Descartes’ Philosophy: A Path to Certainty
Introduction: Descartes’ Discourse on Method
This piece delves into Descartes’ masterpiece, *Discourse on Method*, a philosophical work that seeks to answer every question posed, aiming to find a universal science applicable to all.
The Method (Part II)
Descartes developed a method based on mathematics and logic to achieve true knowledge. It comprises four rules:
- Evidence: Intuitively recognizing something as true, carefully avoiding haste and bias—the two errors of doubt—and accepting only what is presented so clearly and distinctly to the mind that there is no reason to doubt it. This includes explaining methodical doubt.
- Analysis: Breaking down complex ideas into simpler ones, allowing for intuitive understanding.
- Synthesis: Ordering thoughts, starting with the simplest and easiest-to-understand concepts and progressing to the most complex.
- Enumeration: Thoroughly reviewing to ensure no complex ideas have been overlooked.
Application of Universal Doubt (Part IV)
To find the self-evident, Descartes began by doubting everything. He applied doubt to:
- The senses, as they can be unreliable.
- Arguments, because humans can make reasoning errors.
- The distinction between waking and sleeping.
He posited that everything we have known might be false, introducing the idea of an “evil genius” deceiving us, making good appear evil and vice-versa. This doubt is universal, orderly, voluntary, theoretical, and provisional.

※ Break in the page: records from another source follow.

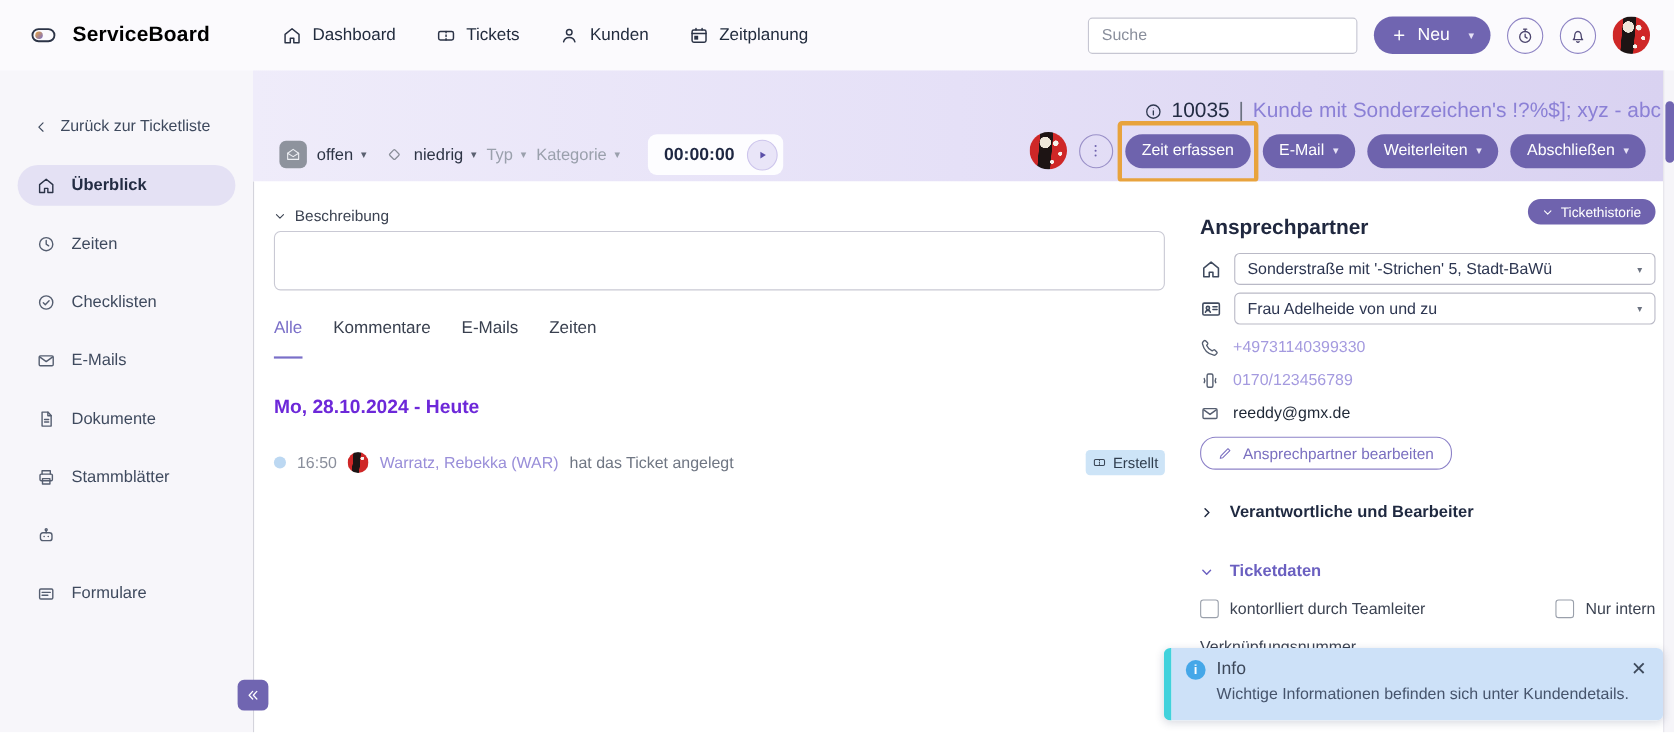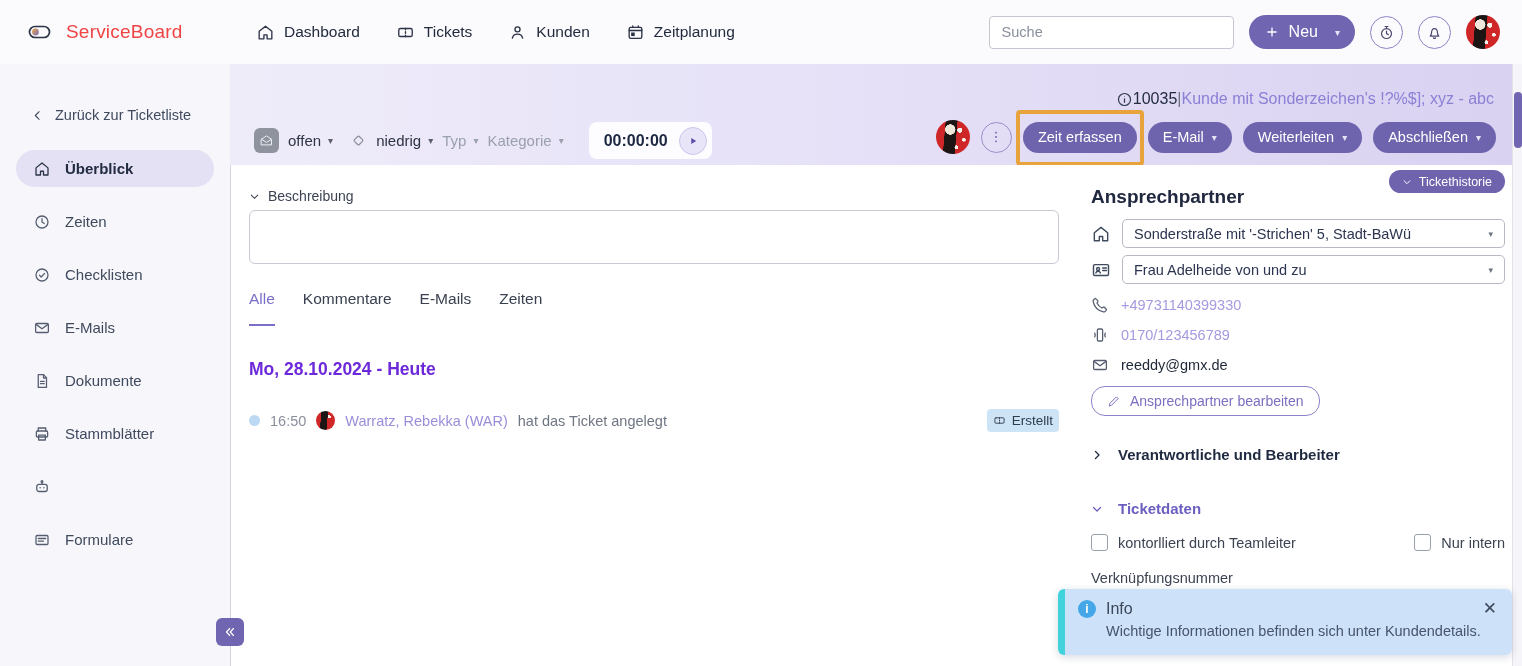--- a/index.html
+++ b/index.html
@@ -5,21 +5,21 @@
   * { box-sizing:border-box; margin:0; padding:0; }
   html,body { width:1522px; height:666px; }
   body { font-family:"Liberation Sans",sans-serif; color:#3c4352; background:#fff; }
   .app { position:relative; width:1522px; height:666px; overflow:hidden; background:#fff; }
   svg { display:block; }
   .ic { fill:none; stroke:currentColor; stroke-width:1.7; stroke-linecap:round; stroke-linejoin:round; }
 
   
   .topbar { position:absolute; left:0; top:0; width:1522px; height:64px; background:#fbfafd; display:flex; align-items:center; }
   .logo { display:flex; align-items:center; gap:13px; padding-left:26px; width:232px; cursor:pointer; }
-  .logo-text { font-size:19px; font-weight:400; color:#ef4444; letter-spacing:.2px; }
+  .logo-text { font-size:19px; font-weight:700; color:#000000; letter-spacing:.2px; }
   .nav { display:flex; gap:36px; margin-left:24px; }
   .nav-item { display:flex; align-items:center; gap:9px; font-size:15.5px; color:#222c3e; cursor:pointer; }
   .nav-item svg { width:19px; height:19px; color:#2b3346; }
   .topbar-right { margin-left:auto; display:flex; align-items:center; gap:15px; padding-right:22px; }
   .search-input { width:245px; height:33px; border:1px solid #c6c6d2; border-radius:4px; padding:9px 12px; font-size:14.5px; color:#333; background:#fff; font-family:inherit; outline:none; }
   ::placeholder { color:#8a8f9c; opacity:1; }
   .btn-new { height:34px; border:none; border-radius:17px; background:#7065b1; color:#fff; display:flex; align-items:center; gap:10px; padding:0 15px 0 16px; font-size:16px; cursor:pointer; font-family:inherit; }
   .btn-new svg { width:14px; height:14px; stroke-width:2.2; }
   .icon-btn { width:33px; height:33px; border-radius:50%; border:1.5px solid #8e84c4; background:transparent; display:flex; align-items:center; justify-content:center; color:#4c456e; cursor:pointer; }
   .icon-btn svg { width:17px; height:17px; }
@@ -43,21 +43,21 @@
   .collapse-btn { position:absolute; left:216px; top:618px; width:28px; height:28px; border-radius:6px; background:#7065b1; border:none; color:#fff; display:flex; align-items:center; justify-content:center; cursor:pointer; z-index:6; }
   .collapse-btn svg { width:14px; height:14px; stroke-width:2; }
 
   
   .band { position:absolute; left:230px; top:64px; width:1282px; height:101px;
           background:linear-gradient(90deg,#efecfa 0%, #e5e0f7 50%, #d9d2f1 100%); }
   .band-row1 { position:absolute; left:20px; top:23px; display:flex; align-items:center; font-size:15.5px; color:#232c43; }
   .band-row1 .star { width:20px; height:20px; color:#343d50; cursor:pointer; }
   .ticket-id { margin-left:13px; }
   .ticket-title { margin-left:31px; font-weight:bold; }
-  .band-right1 { position:absolute; right:18px; top:26px; display:flex; align-items:center; font-size:16px; }
+  .band-right1 { position:absolute; right:2px; top:26px; display:flex; align-items:center; gap:8px; font-size:19px; }
   .band-right1 svg { width:17px; height:17px; color:#2f3950; }
   .cust-num { color:#232c43; }
   .sep { color:#6b7280; }
   .cust-link { color:#8b80d6; cursor:pointer; }
   .band-row2 { position:absolute; left:24px; top:58px; display:flex; align-items:center; }
   .chip-status { width:25px; height:25px; border-radius:6px; background:#8e939d; display:flex; align-items:center; justify-content:center; color:#eceef2; cursor:pointer; }
   .chip-status svg { width:15px; height:15px; stroke-width:1.6; }
   .band-row2 .val { margin-left:9px; font-size:15px; color:#2d3445; cursor:pointer; }
   .band-row2 .muted { color:#9aa0ac; }
   .caret { font-size:10px; color:#5a6070; margin-left:7px; cursor:pointer; }
@@ -92,21 +92,21 @@
   .time { color:#8a8f9c; }
   .avatar-sm { width:19px; height:19px; border-radius:50%; flex:0 0 auto;
     background: radial-gradient(circle at 70% 30%, #f6f2ec 0 8%, transparent 9%),
                 linear-gradient(95deg, #cf2727 0 26%, #1d1414 27% 58%, #cf2727 59% 100%); }
   .user-link { color:#998ed9; cursor:pointer; }
   .event-text { color:#6f7683; }
   .badge { margin-left:auto; background:#cde4f7; border-radius:4px; padding:4px 6px; display:flex; align-items:center; gap:6px; font-size:13.5px; color:#2f3d4d; }
   .badge svg { width:13px; height:13px; stroke-width:1.8; color:#3a4656; }
 
   
-  .right-col { position:absolute; left:860px; top:0; width:414px; }
+  .right-col { position:absolute; left:860px; top:11px; width:414px; }
   .history-btn { position:absolute; right:0; top:5px; height:23px; border:none; border-radius:12px; background:#6f63ae; color:#fff; font-size:12.5px; display:flex; align-items:center; gap:7px; padding:0 13px; cursor:pointer; font-family:inherit; }
   .history-btn svg { width:10px; height:10px; stroke-width:2.4; }
   .panel-heading { margin-top:21px; font-size:19px; font-weight:bold; color:#20283f; }
   .sel-row { margin-top:11px; display:flex; align-items:center; gap:11px; }
   .sel-row + .sel-row { margin-top:7px; }
   .sel-row > svg { width:20px; height:20px; color:#3f4a5e; flex:0 0 auto; }
   .select { flex:1; height:29px; border:1px solid #b9b9c6; border-radius:5px; background:#fff; padding:0 11px; display:flex; align-items:center; justify-content:space-between; font-size:14.5px; color:#2c3550; cursor:pointer; }
   .select .caret { color:#6b7280; font-size:9px; }
   .contact-line { margin-top:12px; display:flex; align-items:center; gap:12px; font-size:14.5px; }
   .contact-line > svg { width:18px; height:18px; color:#555e70; flex:0 0 auto; }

Having questioned everything, Descartes arrived at the indubitable truth: Cogito, ergo sum – “I think, therefore I am.” This establishes the existence of the self as a thinking entity, rather than a mere collection of thoughts.
Demonstration of the Existence of God (Part IV)
The author, confined to the self, uses this to demonstrate God’s existence. Descartes presents three arguments:
- We are imperfect because we doubt.
- We possess ideas of perfection, which must have been placed in us by a perfect being, as we could not have created them ourselves.
- The ontological argument: God possesses all perfections, including existence; therefore, God exists.
Ideas of God (Part IV)
The idea of God cannot be adventitious (from external sources), as everything known from the outside is less perfect than the self. Nor can it be factitious (constructed), because the effect cannot be greater than the cause. Therefore, it is innate, placed within us. God is objective and provides us with evidence; therefore, God is true, good, and does not deceive us.
Descartes identifies three types of substances: God (the only true substance), res cogitans (thinking substance, the mind), and res extensa (extended substance, the body). The problem arises with the mind-body union, as each substance is autonomous. Although there is a substantial union between the latter two, they are distinct. Descartes proposed that their union occurs in the pineal gland.
Conclusion
Descartes’ goal was to find a universal science. He metaphorically described this through the *tree of science*, where the roots are metaphysics (the self, God, the external world), the trunk is physics, and the branches/fruits are the practical sciences (medicine, ethics, mechanics).